Extracted page text data
☆ ☆ ☆ ☆
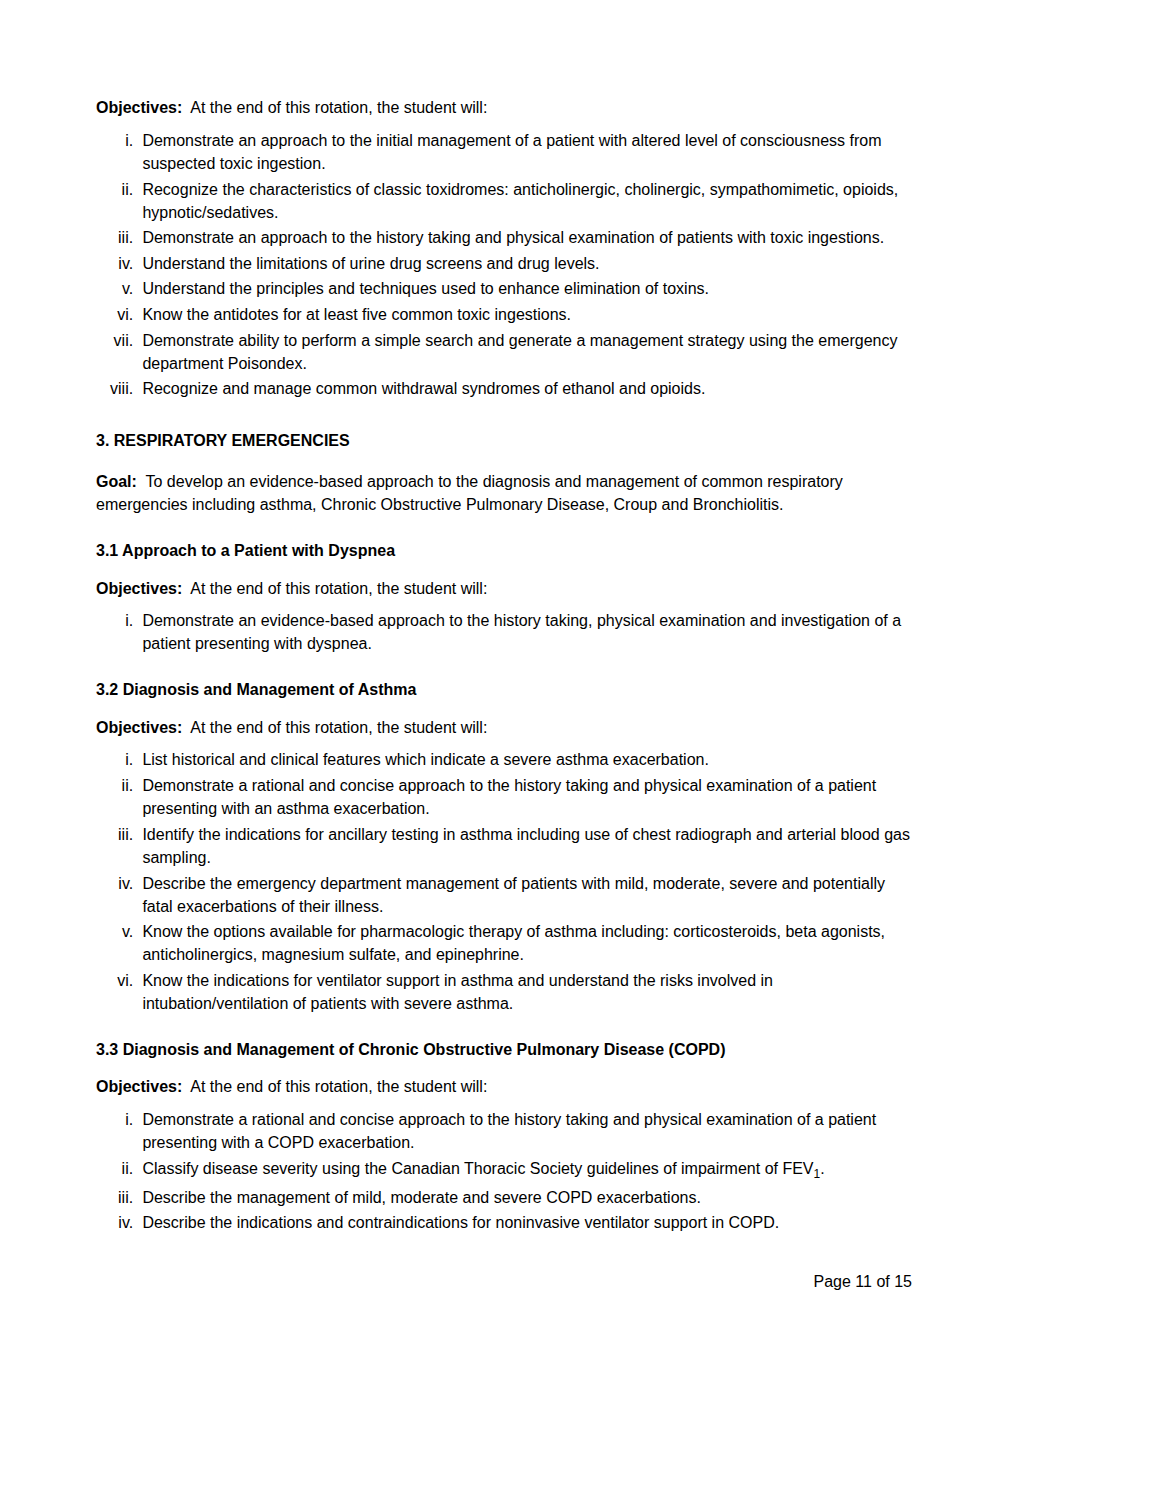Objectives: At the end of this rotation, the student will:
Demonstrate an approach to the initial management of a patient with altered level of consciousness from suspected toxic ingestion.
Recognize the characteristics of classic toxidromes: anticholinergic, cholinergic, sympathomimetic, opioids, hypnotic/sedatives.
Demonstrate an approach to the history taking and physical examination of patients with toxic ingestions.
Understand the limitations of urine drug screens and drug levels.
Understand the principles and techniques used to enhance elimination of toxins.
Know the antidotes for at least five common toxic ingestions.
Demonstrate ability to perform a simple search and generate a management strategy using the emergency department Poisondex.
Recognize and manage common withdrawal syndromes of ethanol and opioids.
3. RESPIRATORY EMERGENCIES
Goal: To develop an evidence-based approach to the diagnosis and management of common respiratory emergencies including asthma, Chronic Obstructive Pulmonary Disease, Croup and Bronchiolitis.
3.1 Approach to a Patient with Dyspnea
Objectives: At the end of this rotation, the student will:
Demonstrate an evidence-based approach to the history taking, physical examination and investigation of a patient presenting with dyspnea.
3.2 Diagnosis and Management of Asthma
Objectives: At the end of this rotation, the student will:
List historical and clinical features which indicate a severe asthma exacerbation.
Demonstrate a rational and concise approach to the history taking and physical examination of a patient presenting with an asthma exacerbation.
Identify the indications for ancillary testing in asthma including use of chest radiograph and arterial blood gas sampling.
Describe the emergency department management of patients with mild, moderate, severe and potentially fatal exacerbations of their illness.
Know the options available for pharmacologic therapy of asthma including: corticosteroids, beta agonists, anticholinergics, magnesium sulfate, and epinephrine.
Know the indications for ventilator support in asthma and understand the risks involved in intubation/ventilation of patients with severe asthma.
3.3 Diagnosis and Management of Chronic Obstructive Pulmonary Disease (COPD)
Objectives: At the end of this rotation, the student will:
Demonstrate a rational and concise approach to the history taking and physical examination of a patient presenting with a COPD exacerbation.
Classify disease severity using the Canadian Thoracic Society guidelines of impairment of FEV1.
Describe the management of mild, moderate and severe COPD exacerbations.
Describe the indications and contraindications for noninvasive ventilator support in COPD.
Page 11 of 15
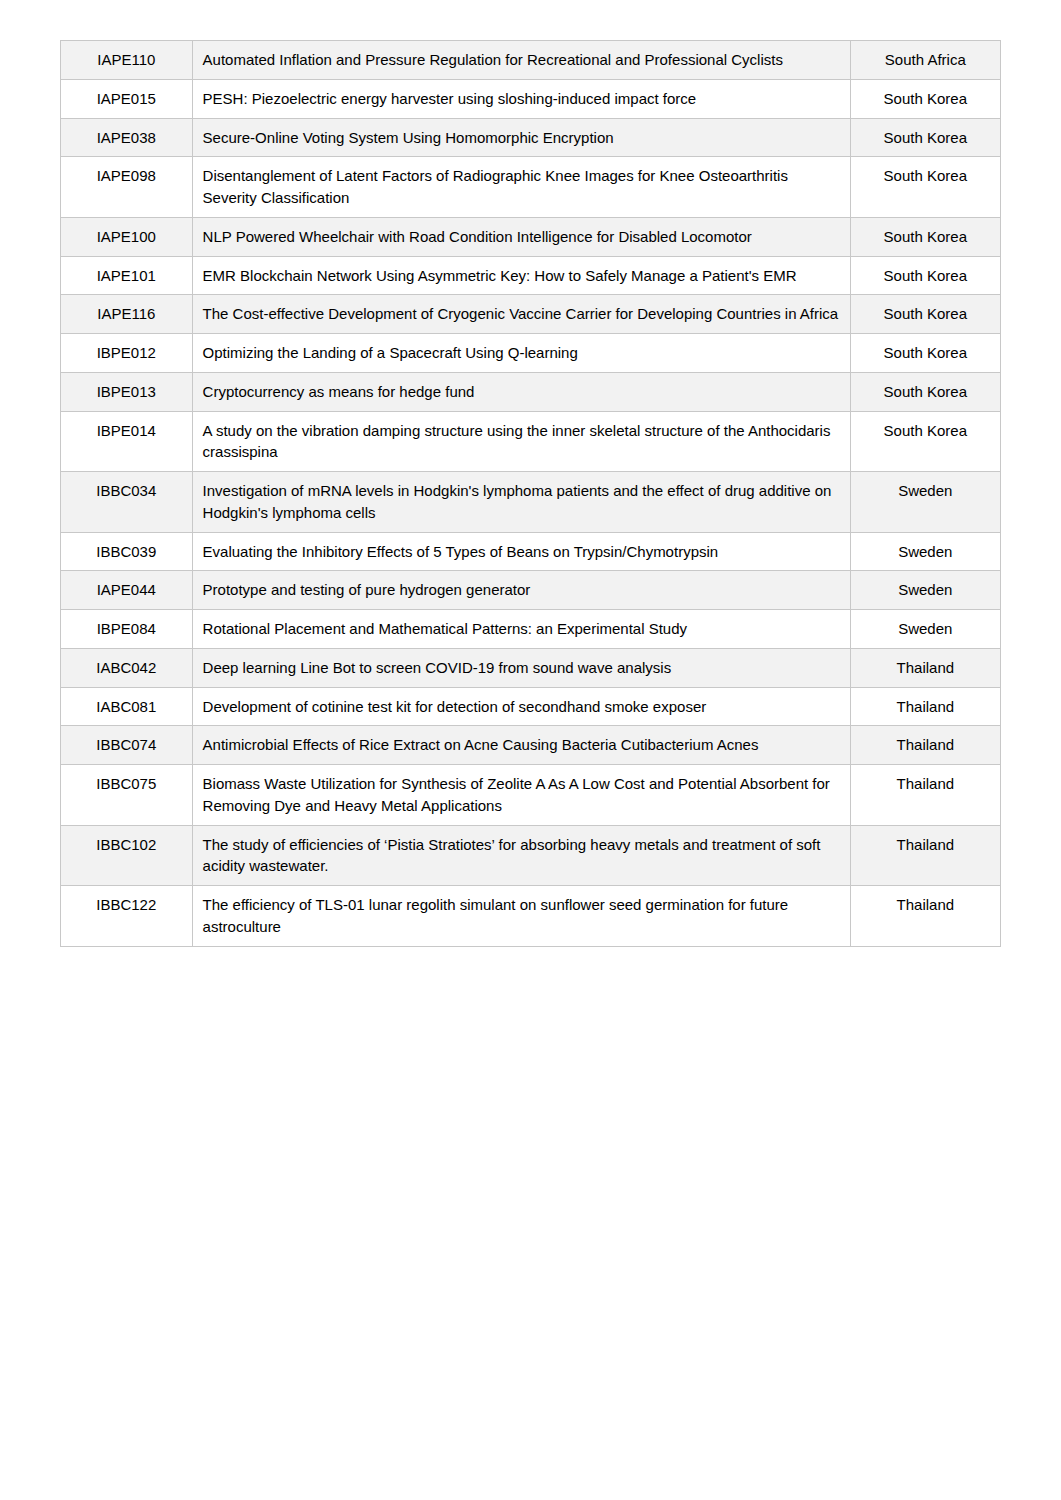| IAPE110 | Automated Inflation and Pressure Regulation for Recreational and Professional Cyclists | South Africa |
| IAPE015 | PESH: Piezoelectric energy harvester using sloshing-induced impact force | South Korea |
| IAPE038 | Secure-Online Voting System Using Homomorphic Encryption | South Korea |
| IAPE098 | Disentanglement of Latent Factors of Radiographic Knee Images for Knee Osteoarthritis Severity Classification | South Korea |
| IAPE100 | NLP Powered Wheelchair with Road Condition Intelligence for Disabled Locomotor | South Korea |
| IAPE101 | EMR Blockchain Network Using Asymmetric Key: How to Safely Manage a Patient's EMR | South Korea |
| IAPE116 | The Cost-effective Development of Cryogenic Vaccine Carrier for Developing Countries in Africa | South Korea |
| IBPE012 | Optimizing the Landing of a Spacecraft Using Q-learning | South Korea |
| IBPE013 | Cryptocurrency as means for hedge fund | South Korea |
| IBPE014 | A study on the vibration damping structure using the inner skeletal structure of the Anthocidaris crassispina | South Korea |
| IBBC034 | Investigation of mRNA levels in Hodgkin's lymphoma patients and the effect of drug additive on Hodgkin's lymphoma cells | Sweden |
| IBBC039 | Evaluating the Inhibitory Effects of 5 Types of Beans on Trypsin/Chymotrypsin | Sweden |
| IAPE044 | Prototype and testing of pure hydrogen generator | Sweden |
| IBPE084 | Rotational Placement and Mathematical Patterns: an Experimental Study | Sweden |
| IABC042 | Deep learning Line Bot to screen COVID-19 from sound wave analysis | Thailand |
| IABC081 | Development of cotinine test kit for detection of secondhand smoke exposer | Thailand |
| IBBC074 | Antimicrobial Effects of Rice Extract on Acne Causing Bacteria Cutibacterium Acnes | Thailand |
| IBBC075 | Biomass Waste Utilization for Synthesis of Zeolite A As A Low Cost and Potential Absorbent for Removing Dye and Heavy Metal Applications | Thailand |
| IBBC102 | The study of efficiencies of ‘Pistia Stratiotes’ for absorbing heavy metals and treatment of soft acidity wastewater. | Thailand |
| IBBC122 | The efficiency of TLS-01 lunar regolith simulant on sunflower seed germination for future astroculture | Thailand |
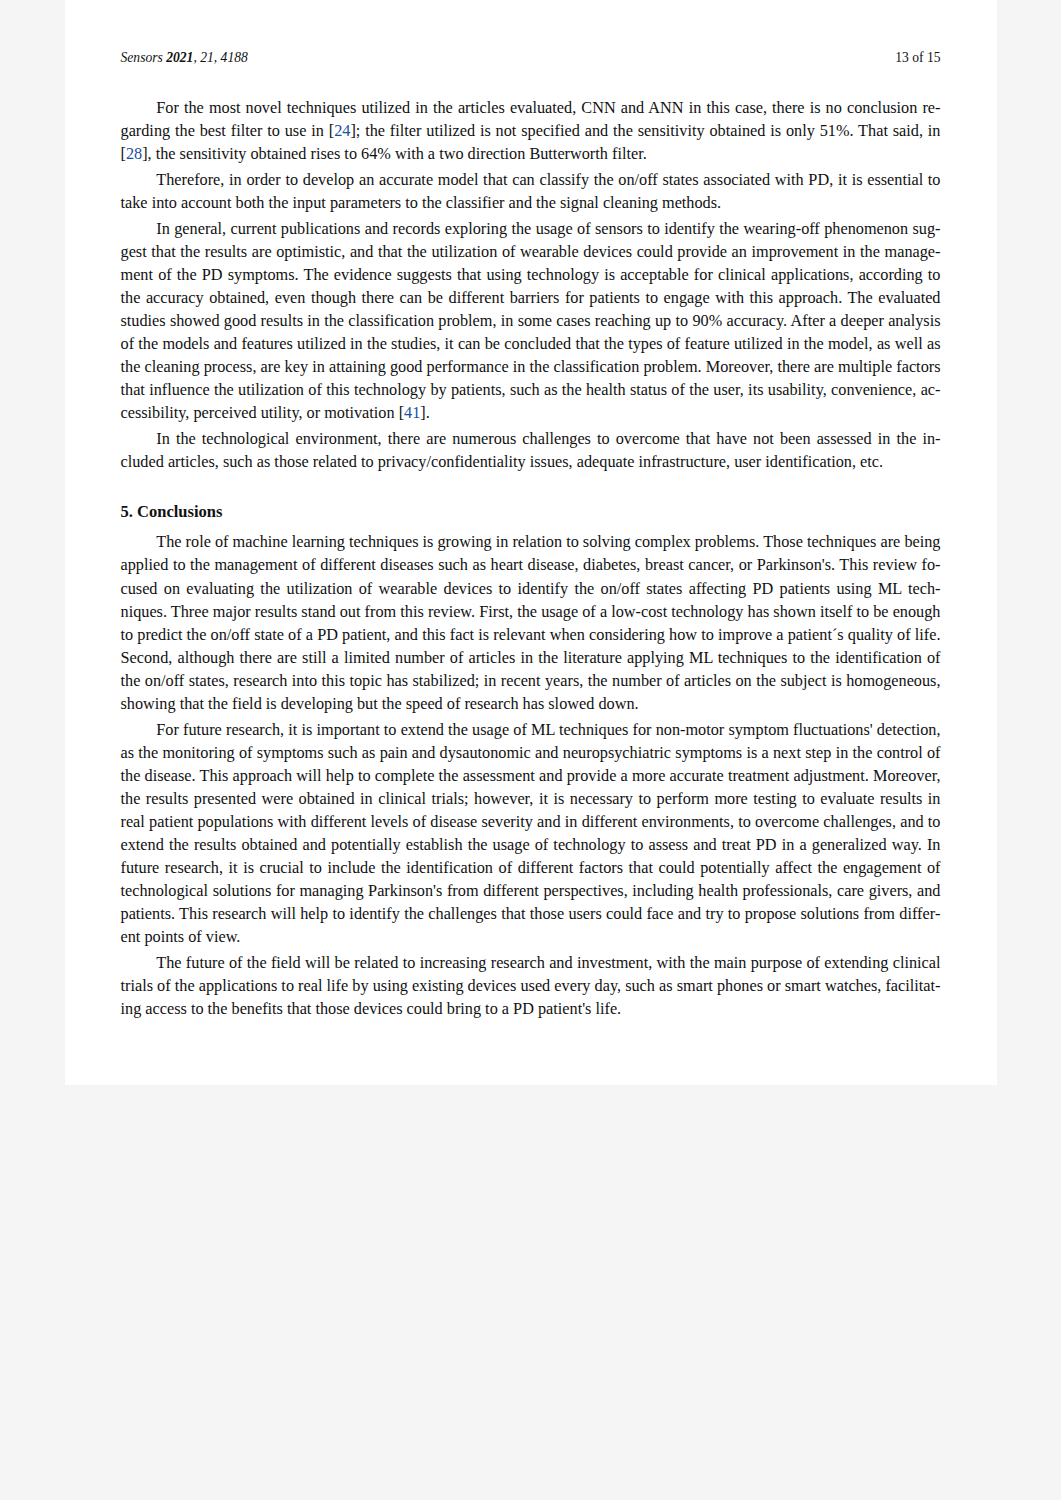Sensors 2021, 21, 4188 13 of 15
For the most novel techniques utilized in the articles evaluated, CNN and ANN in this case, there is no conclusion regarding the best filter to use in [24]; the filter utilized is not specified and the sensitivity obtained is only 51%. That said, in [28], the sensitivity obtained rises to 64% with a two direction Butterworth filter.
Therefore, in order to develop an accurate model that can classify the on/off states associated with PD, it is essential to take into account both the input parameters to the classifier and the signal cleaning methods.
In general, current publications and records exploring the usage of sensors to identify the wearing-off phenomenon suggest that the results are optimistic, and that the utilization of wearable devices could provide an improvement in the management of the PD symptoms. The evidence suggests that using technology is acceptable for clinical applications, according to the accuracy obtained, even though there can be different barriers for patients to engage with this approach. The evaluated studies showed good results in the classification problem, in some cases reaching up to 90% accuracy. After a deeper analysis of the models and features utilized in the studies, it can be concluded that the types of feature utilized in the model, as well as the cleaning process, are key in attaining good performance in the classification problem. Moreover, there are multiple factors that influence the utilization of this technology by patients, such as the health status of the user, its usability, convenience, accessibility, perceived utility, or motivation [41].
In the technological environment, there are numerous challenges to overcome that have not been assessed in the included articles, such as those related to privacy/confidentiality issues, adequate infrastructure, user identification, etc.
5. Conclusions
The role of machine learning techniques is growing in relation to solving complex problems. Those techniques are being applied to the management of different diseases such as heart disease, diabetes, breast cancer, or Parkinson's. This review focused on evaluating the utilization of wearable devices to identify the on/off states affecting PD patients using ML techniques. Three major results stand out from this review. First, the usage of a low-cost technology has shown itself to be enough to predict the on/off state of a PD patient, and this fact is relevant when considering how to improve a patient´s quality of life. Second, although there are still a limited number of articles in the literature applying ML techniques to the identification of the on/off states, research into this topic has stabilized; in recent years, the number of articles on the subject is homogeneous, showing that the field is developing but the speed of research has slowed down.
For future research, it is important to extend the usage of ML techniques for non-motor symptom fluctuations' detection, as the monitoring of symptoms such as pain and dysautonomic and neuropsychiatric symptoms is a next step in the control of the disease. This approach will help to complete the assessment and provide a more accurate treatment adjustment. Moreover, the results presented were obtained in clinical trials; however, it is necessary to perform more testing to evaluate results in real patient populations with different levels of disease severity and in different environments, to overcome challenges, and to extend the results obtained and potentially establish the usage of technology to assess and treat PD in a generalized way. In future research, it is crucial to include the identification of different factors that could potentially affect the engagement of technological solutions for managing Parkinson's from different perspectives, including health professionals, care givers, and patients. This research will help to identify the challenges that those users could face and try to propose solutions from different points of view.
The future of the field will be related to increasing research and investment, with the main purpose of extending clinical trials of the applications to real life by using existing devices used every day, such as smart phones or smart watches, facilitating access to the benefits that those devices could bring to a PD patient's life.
☆ ☆ ☆ ☆
Give the data again exactly as it stands, apart from the pictures.

__Output of the task__.
Objectives: At the end of this rotation, the student will:
Demonstrate an approach to the initial management of a patient with altered level of consciousness from suspected toxic ingestion.
Recognize the characteristics of classic toxidromes: anticholinergic, cholinergic, sympathomimetic, opioids, hypnotic/sedatives.
Demonstrate an approach to the history taking and physical examination of patients with toxic ingestions.
Understand the limitations of urine drug screens and drug levels.
Understand the principles and techniques used to enhance elimination of toxins.
Know the antidotes for at least five common toxic ingestions.
Demonstrate ability to perform a simple search and generate a management strategy using the emergency department Poisondex.
Recognize and manage common withdrawal syndromes of ethanol and opioids.
3. RESPIRATORY EMERGENCIES
Goal: To develop an evidence-based approach to the diagnosis and management of common respiratory emergencies including asthma, Chronic Obstructive Pulmonary Disease, Croup and Bronchiolitis.
3.1 Approach to a Patient with Dyspnea
Objectives: At the end of this rotation, the student will:
Demonstrate an evidence-based approach to the history taking, physical examination and investigation of a patient presenting with dyspnea.
3.2 Diagnosis and Management of Asthma
Objectives: At the end of this rotation, the student will:
List historical and clinical features which indicate a severe asthma exacerbation.
Demonstrate a rational and concise approach to the history taking and physical examination of a patient presenting with an asthma exacerbation.
Identify the indications for ancillary testing in asthma including use of chest radiograph and arterial blood gas sampling.
Describe the emergency department management of patients with mild, moderate, severe and potentially fatal exacerbations of their illness.
Know the options available for pharmacologic therapy of asthma including: corticosteroids, beta agonists, anticholinergics, magnesium sulfate, and epinephrine.
Know the indications for ventilator support in asthma and understand the risks involved in intubation/ventilation of patients with severe asthma.
3.3 Diagnosis and Management of Chronic Obstructive Pulmonary Disease (COPD)
Objectives: At the end of this rotation, the student will:
Demonstrate a rational and concise approach to the history taking and physical examination of a patient presenting with a COPD exacerbation.
Classify disease severity using the Canadian Thoracic Society guidelines of impairment of FEV1.
Describe the management of mild, moderate and severe COPD exacerbations.
Describe the indications and contraindications for noninvasive ventilator support in COPD.
Page 11 of 15
| IAPE110 | Automated Inflation and Pressure Regulation for Recreational and Professional Cyclists | South Africa |
| IAPE015 | PESH: Piezoelectric energy harvester using sloshing-induced impact force | South Korea |
| IAPE038 | Secure-Online Voting System Using Homomorphic Encryption | South Korea |
| IAPE098 | Disentanglement of Latent Factors of Radiographic Knee Images for Knee Osteoarthritis Severity Classification | South Korea |
| IAPE100 | NLP Powered Wheelchair with Road Condition Intelligence for Disabled Locomotor | South Korea |
| IAPE101 | EMR Blockchain Network Using Asymmetric Key: How to Safely Manage a Patient's EMR | South Korea |
| IAPE116 | The Cost-effective Development of Cryogenic Vaccine Carrier for Developing Countries in Africa | South Korea |
| IBPE012 | Optimizing the Landing of a Spacecraft Using Q-learning | South Korea |
| IBPE013 | Cryptocurrency as means for hedge fund | South Korea |
| IBPE014 | A study on the vibration damping structure using the inner skeletal structure of the Anthocidaris crassispina | South Korea |
| IBBC034 | Investigation of mRNA levels in Hodgkin's lymphoma patients and the effect of drug additive on Hodgkin's lymphoma cells | Sweden |
| IBBC039 | Evaluating the Inhibitory Effects of 5 Types of Beans on Trypsin/Chymotrypsin | Sweden |
| IAPE044 | Prototype and testing of pure hydrogen generator | Sweden |
| IBPE084 | Rotational Placement and Mathematical Patterns: an Experimental Study | Sweden |
| IABC042 | Deep learning Line Bot to screen COVID-19 from sound wave analysis | Thailand |
| IABC081 | Development of cotinine test kit for detection of secondhand smoke exposer | Thailand |
| IBBC074 | Antimicrobial Effects of Rice Extract on Acne Causing Bacteria Cutibacterium Acnes | Thailand |
| IBBC075 | Biomass Waste Utilization for Synthesis of Zeolite A As A Low Cost and Potential Absorbent for Removing Dye and Heavy Metal Applications | Thailand |
| IBBC102 | The study of efficiencies of ‘Pistia Stratiotes’ for absorbing heavy metals and treatment of soft acidity wastewater. | Thailand |
| IBBC122 | The efficiency of TLS-01 lunar regolith simulant on sunflower seed germination for future astroculture | Thailand |
Sensors 2021, 21, 4188 13 of 15
For the most novel techniques utilized in the articles evaluated, CNN and ANN in this case, there is no conclusion regarding the best filter to use in [24]; the filter utilized is not specified and the sensitivity obtained is only 51%. That said, in [28], the sensitivity obtained rises to 64% with a two direction Butterworth filter.
Therefore, in order to develop an accurate model that can classify the on/off states associated with PD, it is essential to take into account both the input parameters to the classifier and the signal cleaning methods.
In general, current publications and records exploring the usage of sensors to identify the wearing-off phenomenon suggest that the results are optimistic, and that the utilization of wearable devices could provide an improvement in the management of the PD symptoms. The evidence suggests that using technology is acceptable for clinical applications, according to the accuracy obtained, even though there can be different barriers for patients to engage with this approach. The evaluated studies showed good results in the classification problem, in some cases reaching up to 90% accuracy. After a deeper analysis of the models and features utilized in the studies, it can be concluded that the types of feature utilized in the model, as well as the cleaning process, are key in attaining good performance in the classification problem. Moreover, there are multiple factors that influence the utilization of this technology by patients, such as the health status of the user, its usability, convenience, accessibility, perceived utility, or motivation [41].
In the technological environment, there are numerous challenges to overcome that have not been assessed in the included articles, such as those related to privacy/confidentiality issues, adequate infrastructure, user identification, etc.
5. Conclusions
The role of machine learning techniques is growing in relation to solving complex problems. Those techniques are being applied to the management of different diseases such as heart disease, diabetes, breast cancer, or Parkinson's. This review focused on evaluating the utilization of wearable devices to identify the on/off states affecting PD patients using ML techniques. Three major results stand out from this review. First, the usage of a low-cost technology has shown itself to be enough to predict the on/off state of a PD patient, and this fact is relevant when considering how to improve a patient´s quality of life. Second, although there are still a limited number of articles in the literature applying ML techniques to the identification of the on/off states, research into this topic has stabilized; in recent years, the number of articles on the subject is homogeneous, showing that the field is developing but the speed of research has slowed down.
For future research, it is important to extend the usage of ML techniques for non-motor symptom fluctuations' detection, as the monitoring of symptoms such as pain and dysautonomic and neuropsychiatric symptoms is a next step in the control of the disease. This approach will help to complete the assessment and provide a more accurate treatment adjustment. Moreover, the results presented were obtained in clinical trials; however, it is necessary to perform more testing to evaluate results in real patient populations with different levels of disease severity and in different environments, to overcome challenges, and to extend the results obtained and potentially establish the usage of technology to assess and treat PD in a generalized way. In future research, it is crucial to include the identification of different factors that could potentially affect the engagement of technological solutions for managing Parkinson's from different perspectives, including health professionals, care givers, and patients. This research will help to identify the challenges that those users could face and try to propose solutions from different points of view.
The future of the field will be related to increasing research and investment, with the main purpose of extending clinical trials of the applications to real life by using existing devices used every day, such as smart phones or smart watches, facilitating access to the benefits that those devices could bring to a PD patient's life.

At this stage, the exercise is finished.